D. Intérêts moratoires
81. La Cour juge approprié de calquer le taux des intérêts moratoires sur le taux d’intérêt de la facilité de prêt marginal de la Banque centrale européenne majoré de trois points de pourcentage.
PAR CES MOTIFS, LA COUR, À L’UNANIMITÉ,
1. Déclare la requête recevable quant aux griefs tirés du défaut d’assistance juridique et d’accès à la Cour suprême et irrecevable pour le surplus ;
2. Dit qu’il y a eu violation de l’article 6 §§ 1 et 3 c) combinés de la Convention ;
3. Dit,
a) que l’Etat défendeur doit verser au requérant, dans les trois mois à compter du jour où l’arrêt sera devenu définitif conformément à l’article 44 § 2 de la Convention, 3 000 EUR (trois mille euros) pour dommage moral, plus tout montant pouvant être dû à titre d’impôt ;
b) qu’à compter de l’expiration dudit délai et jusqu’au versement, ce montant sera à majorer d’un intérêt simple à un taux égal à celui de la facilité de prêt marginal de la Banque centrale européenne applicable pendant cette période, augmenté de trois points de pourcentage ;
4. Rejette la demande de satisfaction équitable pour le surplus.
Fait en français, puis communiqué par écrit le 22 juillet 2008, en application de l’article 77 §§ 2 et 3 du règlement.

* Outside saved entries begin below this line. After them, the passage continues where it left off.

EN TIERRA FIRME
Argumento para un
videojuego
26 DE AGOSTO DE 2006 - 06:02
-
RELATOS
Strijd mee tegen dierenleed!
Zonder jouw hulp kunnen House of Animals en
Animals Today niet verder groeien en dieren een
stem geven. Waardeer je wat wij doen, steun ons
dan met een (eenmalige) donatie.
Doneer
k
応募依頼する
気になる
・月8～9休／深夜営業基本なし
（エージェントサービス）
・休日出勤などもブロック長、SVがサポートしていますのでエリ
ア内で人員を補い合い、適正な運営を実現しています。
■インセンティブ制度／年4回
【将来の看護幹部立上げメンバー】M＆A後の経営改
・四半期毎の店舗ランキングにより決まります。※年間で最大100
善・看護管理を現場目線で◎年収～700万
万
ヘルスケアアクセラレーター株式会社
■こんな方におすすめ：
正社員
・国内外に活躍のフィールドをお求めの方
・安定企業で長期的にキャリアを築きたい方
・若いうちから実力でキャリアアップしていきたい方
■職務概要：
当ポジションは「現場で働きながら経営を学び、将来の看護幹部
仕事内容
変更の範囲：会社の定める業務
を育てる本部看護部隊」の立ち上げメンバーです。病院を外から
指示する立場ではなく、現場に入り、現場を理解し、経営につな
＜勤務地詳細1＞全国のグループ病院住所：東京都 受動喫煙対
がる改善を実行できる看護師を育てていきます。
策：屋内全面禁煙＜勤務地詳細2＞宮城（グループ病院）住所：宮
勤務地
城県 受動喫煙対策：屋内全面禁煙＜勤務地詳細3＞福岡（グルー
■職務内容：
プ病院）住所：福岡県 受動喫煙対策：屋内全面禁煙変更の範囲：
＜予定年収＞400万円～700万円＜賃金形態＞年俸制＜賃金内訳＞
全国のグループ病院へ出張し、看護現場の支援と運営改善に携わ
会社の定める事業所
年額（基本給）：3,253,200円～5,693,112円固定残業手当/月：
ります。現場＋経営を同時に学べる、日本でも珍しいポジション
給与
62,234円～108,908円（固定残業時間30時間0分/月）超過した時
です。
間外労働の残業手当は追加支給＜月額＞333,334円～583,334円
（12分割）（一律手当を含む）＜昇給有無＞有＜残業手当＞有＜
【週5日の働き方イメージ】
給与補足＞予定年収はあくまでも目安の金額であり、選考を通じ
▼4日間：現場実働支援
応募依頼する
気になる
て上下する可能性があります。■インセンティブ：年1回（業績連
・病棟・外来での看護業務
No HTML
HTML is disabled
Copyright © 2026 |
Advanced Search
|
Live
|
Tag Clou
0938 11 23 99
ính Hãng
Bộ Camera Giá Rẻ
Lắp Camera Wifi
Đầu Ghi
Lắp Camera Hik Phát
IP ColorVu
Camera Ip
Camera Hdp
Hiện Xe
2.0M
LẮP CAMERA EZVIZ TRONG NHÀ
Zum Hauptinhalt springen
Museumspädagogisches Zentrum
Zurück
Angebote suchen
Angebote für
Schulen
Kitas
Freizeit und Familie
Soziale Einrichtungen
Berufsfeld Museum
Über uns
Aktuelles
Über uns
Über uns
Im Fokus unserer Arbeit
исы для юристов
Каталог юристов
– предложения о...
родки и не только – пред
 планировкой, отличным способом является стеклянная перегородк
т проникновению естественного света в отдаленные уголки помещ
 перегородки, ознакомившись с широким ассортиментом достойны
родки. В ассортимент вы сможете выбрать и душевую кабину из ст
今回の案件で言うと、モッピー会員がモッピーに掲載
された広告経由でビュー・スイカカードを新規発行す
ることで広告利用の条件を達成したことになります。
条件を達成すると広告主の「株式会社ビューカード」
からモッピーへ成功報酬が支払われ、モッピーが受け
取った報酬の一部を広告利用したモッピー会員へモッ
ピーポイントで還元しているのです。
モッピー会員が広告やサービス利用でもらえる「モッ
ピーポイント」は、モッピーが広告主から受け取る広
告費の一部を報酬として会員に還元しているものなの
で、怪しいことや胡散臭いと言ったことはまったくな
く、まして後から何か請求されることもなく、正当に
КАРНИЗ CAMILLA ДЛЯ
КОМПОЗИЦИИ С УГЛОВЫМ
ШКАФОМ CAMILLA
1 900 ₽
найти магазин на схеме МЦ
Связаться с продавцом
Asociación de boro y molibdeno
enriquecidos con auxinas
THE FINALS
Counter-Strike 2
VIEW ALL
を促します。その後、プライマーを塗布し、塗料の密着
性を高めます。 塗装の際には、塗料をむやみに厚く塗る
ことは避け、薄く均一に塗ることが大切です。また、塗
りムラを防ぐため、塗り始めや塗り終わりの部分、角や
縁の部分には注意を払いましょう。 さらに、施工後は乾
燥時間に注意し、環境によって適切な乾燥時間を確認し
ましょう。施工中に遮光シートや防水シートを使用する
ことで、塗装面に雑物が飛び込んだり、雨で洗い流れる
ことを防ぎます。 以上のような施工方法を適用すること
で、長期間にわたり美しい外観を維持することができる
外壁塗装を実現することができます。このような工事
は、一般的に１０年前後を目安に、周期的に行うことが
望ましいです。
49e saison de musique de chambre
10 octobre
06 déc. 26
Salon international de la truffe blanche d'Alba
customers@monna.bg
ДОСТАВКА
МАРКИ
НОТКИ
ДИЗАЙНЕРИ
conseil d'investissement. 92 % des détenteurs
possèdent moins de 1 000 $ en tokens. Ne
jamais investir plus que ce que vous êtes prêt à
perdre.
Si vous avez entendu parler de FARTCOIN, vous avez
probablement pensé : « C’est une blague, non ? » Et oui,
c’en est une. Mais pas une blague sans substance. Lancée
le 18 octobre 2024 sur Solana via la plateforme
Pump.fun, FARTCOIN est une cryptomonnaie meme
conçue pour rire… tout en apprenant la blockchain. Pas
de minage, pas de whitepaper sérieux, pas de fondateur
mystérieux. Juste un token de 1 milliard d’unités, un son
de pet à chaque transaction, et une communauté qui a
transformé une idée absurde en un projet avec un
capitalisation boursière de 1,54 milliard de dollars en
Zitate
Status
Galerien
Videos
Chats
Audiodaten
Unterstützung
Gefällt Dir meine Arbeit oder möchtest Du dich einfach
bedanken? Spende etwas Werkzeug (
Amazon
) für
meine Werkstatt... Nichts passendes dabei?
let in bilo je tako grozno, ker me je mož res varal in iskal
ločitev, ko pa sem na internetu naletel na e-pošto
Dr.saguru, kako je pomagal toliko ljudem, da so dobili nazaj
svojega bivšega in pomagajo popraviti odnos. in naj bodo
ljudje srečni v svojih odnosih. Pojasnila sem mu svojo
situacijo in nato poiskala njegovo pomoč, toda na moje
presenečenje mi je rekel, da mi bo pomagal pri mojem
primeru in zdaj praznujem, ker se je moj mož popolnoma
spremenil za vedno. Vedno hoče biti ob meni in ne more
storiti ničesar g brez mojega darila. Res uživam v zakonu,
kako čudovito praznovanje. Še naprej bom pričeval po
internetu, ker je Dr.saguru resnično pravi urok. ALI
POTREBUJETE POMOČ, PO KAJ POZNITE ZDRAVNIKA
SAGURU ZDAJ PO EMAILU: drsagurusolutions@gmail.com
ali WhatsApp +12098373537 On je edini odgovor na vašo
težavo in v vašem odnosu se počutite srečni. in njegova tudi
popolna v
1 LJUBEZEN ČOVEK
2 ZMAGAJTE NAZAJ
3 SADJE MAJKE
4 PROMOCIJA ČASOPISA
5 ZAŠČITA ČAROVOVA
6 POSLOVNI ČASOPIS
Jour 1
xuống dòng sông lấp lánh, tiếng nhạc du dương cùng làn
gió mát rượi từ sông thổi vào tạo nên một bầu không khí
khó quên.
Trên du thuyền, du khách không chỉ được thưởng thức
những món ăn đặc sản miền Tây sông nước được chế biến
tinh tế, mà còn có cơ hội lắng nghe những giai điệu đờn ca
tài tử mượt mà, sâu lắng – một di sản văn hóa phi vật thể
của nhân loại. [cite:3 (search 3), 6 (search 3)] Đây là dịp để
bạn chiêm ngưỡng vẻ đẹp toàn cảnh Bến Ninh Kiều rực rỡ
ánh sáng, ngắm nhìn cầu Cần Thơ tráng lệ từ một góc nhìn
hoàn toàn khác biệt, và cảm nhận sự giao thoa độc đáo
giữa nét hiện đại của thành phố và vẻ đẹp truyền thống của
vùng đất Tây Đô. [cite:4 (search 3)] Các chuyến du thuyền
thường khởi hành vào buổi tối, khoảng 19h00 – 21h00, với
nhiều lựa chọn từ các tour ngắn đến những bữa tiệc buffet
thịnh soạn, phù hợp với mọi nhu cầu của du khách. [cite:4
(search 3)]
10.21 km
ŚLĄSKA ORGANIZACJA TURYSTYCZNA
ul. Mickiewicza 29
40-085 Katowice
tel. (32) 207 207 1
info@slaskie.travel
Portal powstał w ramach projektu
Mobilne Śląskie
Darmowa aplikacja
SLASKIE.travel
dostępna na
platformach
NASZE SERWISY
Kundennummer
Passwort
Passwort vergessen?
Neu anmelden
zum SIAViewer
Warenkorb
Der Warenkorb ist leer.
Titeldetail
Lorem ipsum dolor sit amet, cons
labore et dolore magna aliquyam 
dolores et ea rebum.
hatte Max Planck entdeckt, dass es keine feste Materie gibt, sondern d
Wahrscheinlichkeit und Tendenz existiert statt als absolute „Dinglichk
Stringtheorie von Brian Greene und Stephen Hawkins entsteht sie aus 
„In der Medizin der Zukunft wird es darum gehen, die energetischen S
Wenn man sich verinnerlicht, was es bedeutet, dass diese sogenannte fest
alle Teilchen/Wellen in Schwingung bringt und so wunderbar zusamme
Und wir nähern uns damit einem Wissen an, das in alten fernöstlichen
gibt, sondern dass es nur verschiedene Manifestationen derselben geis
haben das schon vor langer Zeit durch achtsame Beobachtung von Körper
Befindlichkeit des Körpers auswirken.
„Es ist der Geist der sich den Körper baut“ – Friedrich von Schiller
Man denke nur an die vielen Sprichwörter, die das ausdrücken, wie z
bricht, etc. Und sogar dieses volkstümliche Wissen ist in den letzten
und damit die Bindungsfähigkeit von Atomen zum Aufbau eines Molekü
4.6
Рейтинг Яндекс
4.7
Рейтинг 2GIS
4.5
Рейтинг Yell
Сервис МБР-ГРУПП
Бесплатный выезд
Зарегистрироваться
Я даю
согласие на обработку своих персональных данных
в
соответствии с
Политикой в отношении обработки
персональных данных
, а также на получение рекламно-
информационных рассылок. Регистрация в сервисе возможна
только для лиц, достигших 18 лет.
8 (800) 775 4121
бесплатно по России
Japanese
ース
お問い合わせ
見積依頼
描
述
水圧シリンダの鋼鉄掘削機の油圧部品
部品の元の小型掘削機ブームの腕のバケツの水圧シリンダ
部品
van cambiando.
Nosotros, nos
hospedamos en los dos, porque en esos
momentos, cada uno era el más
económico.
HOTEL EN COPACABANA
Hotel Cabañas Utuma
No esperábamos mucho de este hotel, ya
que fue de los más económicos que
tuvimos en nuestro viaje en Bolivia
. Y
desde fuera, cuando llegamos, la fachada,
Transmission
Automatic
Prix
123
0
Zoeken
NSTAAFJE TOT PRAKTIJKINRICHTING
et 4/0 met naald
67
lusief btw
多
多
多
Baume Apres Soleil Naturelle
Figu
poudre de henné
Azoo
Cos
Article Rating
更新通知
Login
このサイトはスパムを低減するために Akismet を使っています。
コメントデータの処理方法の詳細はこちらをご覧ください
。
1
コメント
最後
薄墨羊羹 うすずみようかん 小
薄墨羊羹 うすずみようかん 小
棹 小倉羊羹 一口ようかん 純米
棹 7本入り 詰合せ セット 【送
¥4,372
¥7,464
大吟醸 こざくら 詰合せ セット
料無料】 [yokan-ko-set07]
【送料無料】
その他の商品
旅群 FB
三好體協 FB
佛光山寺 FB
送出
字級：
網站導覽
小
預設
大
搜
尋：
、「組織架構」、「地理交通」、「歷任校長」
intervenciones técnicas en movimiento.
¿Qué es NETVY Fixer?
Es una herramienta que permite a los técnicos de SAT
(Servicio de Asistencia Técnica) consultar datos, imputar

Sally DolléFrançoise Tulkens
GreffièrePrésidente
[1] La phrase entre parenthèses est un extrait d’une note de pied de page à laquelle l’arrêt en cause renvoie.
[2] La Cour suprême renvoie ici à une note de pied de page dans laquelle elle reproduit le texte imprimé de l’attestation de notification de l’arrêt contresignée par le requérant.